------ INFORMATION GIVEN ------

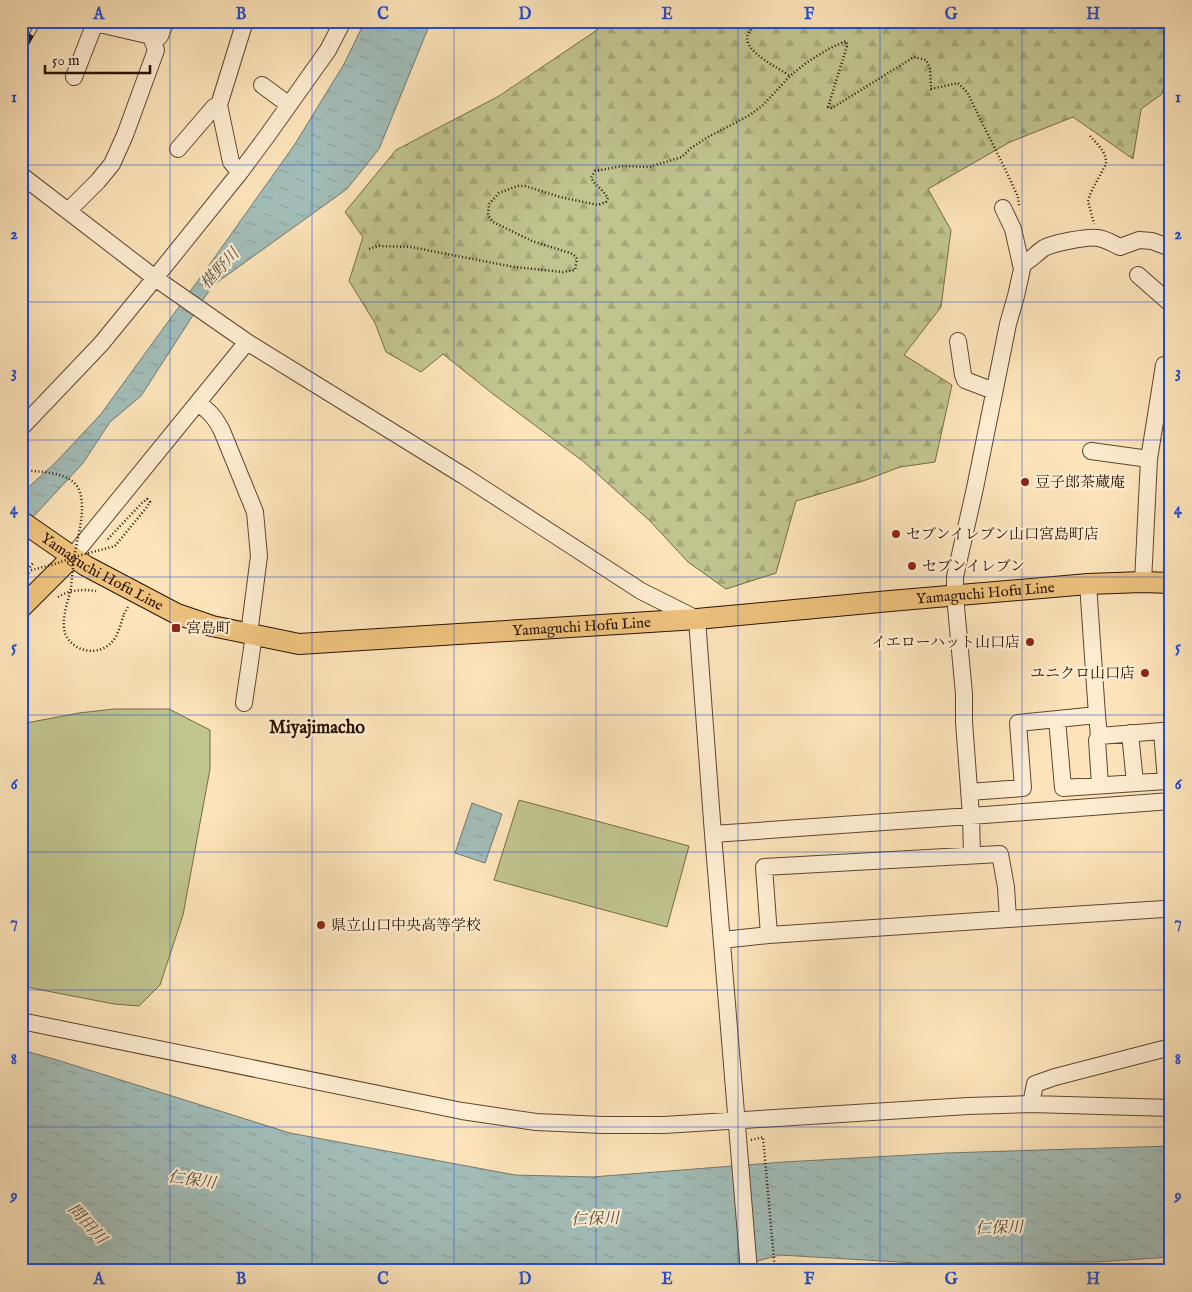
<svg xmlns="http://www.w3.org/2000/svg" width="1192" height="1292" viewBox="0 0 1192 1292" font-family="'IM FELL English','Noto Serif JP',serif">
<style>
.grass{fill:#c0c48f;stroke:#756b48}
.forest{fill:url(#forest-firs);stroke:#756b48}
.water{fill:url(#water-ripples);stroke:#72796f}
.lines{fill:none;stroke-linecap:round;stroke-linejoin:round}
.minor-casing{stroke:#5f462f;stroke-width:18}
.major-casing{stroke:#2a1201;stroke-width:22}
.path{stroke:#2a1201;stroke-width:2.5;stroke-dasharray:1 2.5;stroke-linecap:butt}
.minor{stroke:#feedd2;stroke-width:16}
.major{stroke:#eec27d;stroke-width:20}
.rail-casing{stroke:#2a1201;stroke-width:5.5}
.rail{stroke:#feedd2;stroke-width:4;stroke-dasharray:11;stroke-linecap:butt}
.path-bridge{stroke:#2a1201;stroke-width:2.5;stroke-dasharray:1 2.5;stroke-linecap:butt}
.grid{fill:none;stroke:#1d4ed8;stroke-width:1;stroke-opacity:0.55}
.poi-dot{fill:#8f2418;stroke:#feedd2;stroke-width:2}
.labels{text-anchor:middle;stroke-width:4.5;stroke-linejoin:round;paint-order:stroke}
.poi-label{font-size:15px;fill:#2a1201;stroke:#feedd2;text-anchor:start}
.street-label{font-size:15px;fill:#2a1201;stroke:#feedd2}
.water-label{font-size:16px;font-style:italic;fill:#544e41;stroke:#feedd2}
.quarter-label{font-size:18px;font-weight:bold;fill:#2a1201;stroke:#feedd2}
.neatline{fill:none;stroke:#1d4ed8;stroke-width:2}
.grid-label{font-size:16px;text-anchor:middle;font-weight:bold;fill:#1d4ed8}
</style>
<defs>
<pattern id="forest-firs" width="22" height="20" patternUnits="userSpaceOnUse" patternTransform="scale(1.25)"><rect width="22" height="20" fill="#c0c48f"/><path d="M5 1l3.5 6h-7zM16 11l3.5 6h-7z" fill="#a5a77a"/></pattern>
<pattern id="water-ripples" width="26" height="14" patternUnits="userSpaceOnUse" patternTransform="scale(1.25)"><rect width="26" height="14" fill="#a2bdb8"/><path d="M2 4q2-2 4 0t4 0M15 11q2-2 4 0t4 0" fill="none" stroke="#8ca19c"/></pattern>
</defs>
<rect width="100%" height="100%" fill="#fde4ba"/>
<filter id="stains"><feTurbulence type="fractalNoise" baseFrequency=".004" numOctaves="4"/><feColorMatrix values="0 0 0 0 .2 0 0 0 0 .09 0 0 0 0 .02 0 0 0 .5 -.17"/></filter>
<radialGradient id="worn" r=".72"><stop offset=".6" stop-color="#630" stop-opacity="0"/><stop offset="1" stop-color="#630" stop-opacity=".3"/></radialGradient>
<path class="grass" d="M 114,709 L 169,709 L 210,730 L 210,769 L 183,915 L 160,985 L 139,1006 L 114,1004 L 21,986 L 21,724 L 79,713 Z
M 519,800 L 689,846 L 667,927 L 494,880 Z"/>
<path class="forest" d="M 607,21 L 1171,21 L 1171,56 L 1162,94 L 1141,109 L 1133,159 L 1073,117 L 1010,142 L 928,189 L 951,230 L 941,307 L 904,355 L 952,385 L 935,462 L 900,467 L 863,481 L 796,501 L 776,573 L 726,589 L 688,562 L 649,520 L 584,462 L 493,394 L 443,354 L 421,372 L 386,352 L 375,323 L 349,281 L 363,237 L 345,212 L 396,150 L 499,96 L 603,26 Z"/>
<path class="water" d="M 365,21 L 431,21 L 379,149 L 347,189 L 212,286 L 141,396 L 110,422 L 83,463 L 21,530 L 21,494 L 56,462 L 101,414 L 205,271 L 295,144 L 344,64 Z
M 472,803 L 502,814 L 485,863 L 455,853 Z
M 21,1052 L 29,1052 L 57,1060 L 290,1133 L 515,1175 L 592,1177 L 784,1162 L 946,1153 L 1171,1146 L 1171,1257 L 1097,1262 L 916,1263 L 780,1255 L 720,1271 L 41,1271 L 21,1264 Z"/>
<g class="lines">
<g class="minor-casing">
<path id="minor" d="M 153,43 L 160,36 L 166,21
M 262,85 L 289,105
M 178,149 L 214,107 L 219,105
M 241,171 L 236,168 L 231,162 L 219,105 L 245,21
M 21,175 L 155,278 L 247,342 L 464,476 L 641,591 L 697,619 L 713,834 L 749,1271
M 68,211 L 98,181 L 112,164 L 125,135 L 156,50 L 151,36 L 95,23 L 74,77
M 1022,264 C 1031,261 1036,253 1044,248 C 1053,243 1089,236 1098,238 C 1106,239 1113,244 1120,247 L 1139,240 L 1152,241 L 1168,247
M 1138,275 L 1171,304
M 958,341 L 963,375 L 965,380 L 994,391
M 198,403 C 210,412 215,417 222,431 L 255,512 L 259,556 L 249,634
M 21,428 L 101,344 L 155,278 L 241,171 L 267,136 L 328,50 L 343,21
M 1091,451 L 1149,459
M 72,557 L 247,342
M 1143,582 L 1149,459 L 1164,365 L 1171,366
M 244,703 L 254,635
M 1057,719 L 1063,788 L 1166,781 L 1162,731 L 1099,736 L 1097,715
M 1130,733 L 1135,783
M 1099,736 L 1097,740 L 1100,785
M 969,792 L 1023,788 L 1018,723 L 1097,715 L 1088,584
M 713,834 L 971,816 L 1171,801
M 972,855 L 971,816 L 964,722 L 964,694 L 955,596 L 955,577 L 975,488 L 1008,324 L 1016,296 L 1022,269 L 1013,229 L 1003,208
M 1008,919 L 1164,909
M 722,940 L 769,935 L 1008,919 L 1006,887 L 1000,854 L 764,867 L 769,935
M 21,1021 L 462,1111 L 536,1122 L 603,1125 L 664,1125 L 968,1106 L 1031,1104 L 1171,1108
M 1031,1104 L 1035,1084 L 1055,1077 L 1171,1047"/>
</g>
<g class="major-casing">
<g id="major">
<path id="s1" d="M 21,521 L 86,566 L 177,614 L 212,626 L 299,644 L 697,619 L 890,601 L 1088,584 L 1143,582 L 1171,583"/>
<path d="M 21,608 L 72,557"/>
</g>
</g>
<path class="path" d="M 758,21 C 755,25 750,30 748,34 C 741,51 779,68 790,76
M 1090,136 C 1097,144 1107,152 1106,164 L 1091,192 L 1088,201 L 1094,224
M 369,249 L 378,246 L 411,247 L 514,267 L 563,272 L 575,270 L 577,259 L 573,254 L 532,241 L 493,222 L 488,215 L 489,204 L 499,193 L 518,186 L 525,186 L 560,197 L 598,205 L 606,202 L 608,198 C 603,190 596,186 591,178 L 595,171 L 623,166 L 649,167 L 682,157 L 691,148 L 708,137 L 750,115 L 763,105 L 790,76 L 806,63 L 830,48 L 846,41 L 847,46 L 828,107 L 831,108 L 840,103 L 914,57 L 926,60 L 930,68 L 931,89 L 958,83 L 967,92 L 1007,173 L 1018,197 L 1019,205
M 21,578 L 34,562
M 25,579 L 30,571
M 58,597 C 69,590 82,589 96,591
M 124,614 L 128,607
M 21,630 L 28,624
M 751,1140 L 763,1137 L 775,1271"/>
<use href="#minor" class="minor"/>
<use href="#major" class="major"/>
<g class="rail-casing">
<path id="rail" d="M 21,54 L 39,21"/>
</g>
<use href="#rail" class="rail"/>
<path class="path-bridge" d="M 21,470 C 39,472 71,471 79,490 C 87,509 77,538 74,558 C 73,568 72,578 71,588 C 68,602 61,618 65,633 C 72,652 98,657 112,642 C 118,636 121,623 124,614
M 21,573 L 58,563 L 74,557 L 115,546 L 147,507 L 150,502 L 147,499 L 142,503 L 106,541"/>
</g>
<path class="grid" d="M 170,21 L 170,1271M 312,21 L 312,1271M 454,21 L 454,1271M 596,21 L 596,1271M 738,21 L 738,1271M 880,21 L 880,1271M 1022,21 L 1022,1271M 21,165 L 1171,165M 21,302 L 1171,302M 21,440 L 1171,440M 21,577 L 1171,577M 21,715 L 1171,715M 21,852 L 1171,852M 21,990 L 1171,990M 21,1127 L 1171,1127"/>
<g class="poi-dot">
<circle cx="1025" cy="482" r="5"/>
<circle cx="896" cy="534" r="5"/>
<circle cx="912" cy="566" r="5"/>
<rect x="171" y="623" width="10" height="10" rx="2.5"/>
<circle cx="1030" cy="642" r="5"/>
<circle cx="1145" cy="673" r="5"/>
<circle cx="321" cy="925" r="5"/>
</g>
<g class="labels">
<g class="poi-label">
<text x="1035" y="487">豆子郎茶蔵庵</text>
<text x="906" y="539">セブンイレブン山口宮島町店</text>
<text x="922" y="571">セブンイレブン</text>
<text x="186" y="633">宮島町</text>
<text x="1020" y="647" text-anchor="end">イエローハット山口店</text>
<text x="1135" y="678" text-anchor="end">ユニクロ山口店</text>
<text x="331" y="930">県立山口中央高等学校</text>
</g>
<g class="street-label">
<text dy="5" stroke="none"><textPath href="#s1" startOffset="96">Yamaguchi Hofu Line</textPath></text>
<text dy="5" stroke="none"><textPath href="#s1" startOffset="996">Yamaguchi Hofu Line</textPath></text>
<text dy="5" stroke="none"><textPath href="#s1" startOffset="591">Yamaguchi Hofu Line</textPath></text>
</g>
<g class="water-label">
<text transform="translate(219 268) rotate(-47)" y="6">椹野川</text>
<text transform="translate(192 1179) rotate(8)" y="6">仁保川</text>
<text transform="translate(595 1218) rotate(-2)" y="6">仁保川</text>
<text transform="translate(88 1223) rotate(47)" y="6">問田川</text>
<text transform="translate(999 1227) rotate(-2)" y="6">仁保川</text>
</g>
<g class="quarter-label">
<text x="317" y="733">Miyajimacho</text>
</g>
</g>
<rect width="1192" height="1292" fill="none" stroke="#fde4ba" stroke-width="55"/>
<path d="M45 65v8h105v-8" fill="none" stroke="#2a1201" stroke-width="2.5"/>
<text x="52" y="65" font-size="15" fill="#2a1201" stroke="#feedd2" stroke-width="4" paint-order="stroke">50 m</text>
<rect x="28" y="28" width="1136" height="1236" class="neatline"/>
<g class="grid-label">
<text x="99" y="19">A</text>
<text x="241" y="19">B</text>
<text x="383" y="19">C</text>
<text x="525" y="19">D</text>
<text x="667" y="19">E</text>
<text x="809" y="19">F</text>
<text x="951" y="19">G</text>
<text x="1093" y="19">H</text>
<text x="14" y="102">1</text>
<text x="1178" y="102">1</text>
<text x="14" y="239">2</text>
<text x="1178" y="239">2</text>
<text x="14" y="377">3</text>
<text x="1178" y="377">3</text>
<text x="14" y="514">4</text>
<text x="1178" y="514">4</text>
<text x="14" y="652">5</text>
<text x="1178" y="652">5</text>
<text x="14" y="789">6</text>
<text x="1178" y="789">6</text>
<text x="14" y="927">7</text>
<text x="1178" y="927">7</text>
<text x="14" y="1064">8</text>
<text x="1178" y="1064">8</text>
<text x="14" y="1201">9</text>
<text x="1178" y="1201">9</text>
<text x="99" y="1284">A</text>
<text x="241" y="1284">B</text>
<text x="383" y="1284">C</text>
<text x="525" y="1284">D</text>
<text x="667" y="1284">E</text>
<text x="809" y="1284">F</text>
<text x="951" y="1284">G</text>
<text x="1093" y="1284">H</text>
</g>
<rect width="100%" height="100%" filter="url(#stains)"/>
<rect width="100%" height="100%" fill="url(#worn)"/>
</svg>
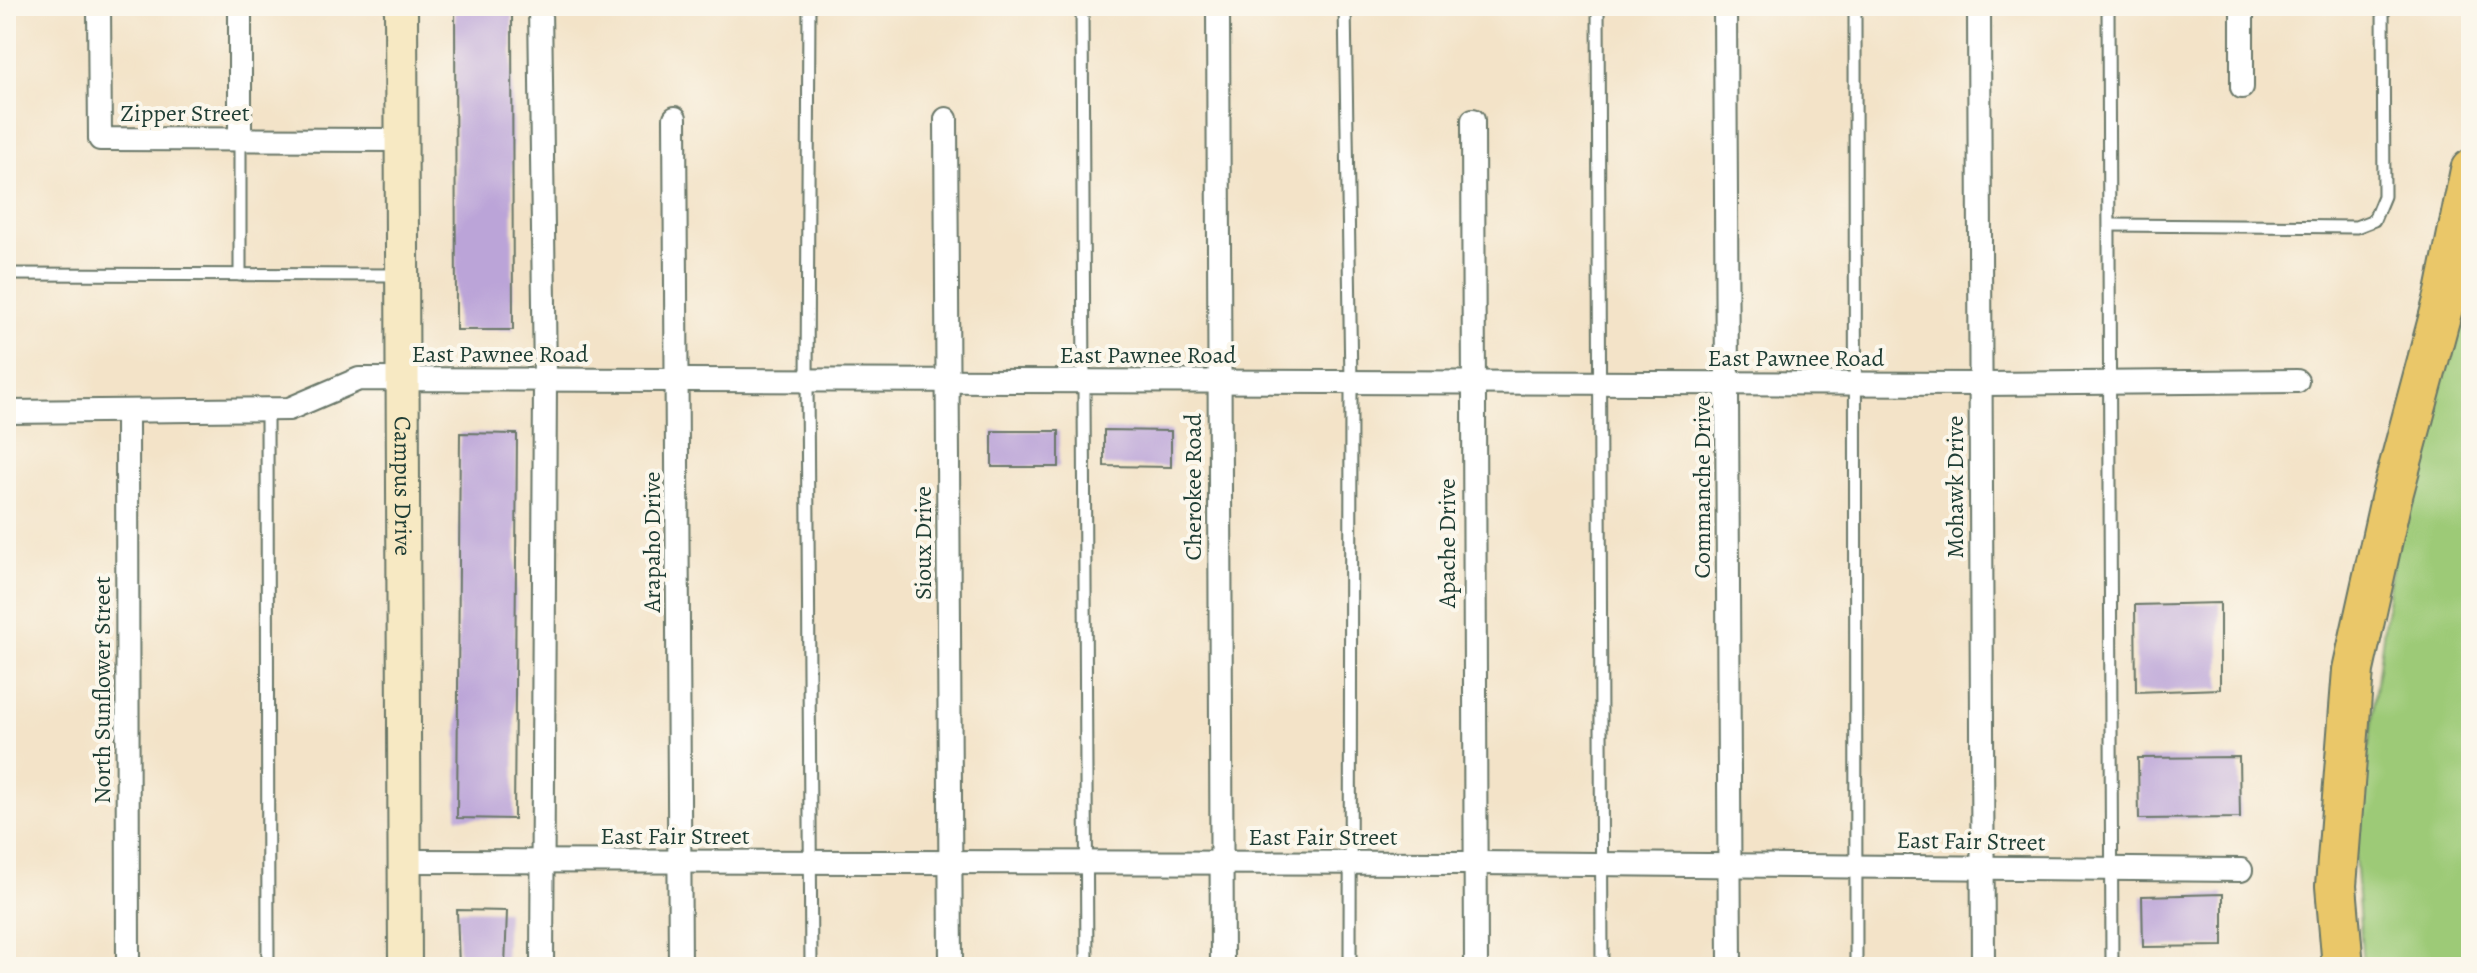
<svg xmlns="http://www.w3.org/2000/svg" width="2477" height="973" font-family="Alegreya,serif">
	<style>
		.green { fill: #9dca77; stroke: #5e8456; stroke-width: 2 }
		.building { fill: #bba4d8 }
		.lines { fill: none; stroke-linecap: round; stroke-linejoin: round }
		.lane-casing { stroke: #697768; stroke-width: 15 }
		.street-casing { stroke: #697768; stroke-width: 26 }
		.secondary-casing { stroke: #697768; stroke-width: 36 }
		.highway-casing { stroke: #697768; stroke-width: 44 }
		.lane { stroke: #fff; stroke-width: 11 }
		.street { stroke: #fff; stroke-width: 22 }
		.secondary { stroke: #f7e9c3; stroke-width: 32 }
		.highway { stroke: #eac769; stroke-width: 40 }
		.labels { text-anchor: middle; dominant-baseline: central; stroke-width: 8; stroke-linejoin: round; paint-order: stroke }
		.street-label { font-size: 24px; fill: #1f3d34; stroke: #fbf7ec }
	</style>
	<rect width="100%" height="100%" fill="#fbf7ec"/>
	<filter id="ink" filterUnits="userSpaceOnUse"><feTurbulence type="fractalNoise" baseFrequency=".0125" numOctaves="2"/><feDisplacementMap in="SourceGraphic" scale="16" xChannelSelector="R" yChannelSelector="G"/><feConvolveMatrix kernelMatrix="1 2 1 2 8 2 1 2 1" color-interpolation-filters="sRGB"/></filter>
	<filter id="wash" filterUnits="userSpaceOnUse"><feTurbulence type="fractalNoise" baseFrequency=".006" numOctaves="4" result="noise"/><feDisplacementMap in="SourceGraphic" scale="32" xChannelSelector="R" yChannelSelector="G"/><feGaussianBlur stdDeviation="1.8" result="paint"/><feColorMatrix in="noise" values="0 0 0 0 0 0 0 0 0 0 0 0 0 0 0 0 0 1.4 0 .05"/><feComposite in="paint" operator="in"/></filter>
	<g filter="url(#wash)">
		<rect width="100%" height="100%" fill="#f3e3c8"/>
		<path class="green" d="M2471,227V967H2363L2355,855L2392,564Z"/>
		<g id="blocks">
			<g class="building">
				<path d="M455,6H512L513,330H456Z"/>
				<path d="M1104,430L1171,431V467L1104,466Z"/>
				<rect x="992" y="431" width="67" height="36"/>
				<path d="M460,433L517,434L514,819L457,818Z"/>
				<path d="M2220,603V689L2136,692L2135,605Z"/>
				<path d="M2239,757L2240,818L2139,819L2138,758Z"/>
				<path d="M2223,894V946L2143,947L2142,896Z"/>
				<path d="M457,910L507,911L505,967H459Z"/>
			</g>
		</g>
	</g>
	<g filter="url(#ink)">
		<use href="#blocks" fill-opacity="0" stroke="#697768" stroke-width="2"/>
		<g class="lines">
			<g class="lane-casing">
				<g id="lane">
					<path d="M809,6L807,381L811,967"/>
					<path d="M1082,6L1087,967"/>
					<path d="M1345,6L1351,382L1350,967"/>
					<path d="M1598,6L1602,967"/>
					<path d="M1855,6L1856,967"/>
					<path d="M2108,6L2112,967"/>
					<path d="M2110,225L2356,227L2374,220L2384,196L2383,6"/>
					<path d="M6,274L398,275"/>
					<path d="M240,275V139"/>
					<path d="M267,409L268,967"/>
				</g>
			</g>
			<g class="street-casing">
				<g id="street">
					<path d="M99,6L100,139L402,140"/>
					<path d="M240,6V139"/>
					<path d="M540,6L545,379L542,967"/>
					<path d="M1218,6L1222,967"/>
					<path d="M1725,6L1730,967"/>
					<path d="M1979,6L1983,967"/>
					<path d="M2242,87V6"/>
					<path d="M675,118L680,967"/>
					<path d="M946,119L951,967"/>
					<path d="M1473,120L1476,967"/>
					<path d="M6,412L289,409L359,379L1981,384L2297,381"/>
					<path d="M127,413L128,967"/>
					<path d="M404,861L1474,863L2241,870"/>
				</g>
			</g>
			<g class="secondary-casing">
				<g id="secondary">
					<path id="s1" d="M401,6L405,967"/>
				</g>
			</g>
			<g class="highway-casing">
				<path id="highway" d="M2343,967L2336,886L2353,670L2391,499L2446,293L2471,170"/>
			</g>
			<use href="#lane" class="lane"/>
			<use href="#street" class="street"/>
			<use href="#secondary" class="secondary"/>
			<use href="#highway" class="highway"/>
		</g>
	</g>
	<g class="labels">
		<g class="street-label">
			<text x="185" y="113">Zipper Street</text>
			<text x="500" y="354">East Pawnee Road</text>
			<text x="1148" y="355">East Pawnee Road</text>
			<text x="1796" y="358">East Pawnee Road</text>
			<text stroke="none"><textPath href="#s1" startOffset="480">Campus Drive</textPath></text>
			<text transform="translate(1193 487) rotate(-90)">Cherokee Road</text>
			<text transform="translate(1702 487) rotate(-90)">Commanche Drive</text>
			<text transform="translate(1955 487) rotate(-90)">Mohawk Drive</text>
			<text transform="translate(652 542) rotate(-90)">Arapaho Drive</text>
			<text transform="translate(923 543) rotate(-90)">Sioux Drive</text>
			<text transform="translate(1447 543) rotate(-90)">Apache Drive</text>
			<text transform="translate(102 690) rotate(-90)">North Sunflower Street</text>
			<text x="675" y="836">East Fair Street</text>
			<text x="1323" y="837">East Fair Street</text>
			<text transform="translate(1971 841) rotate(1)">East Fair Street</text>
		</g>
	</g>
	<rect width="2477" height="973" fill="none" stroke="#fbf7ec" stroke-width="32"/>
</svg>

------

(EXERCISE GOAL) What lines above mention "SourceGraphic"? Copy each one.

(ANSWER BELOW)
	<filter id="ink" filterUnits="userSpaceOnUse"><feTurbulence type="fractalNoise" baseFrequency=".0125" numOctaves="2"/><feDisplacementMap in="SourceGraphic" scale="16" xChannelSelector="R" yChannelSelector="G"/><feConvolveMatrix kernelMatrix="1 2 1 2 8 2 1 2 1" color-interpolation-filters="sRGB"/></filter>
	<filter id="wash" filterUnits="userSpaceOnUse"><feTurbulence type="fractalNoise" baseFrequency=".006" numOctaves="4" result="noise"/><feDisplacementMap in="SourceGraphic" scale="32" xChannelSelector="R" yChannelSelector="G"/><feGaussianBlur stdDeviation="1.8" result="paint"/><feColorMatrix in="noise" values="0 0 0 0 0 0 0 0 0 0 0 0 0 0 0 0 0 1.4 0 .05"/><feComposite in="paint" operator="in"/></filter>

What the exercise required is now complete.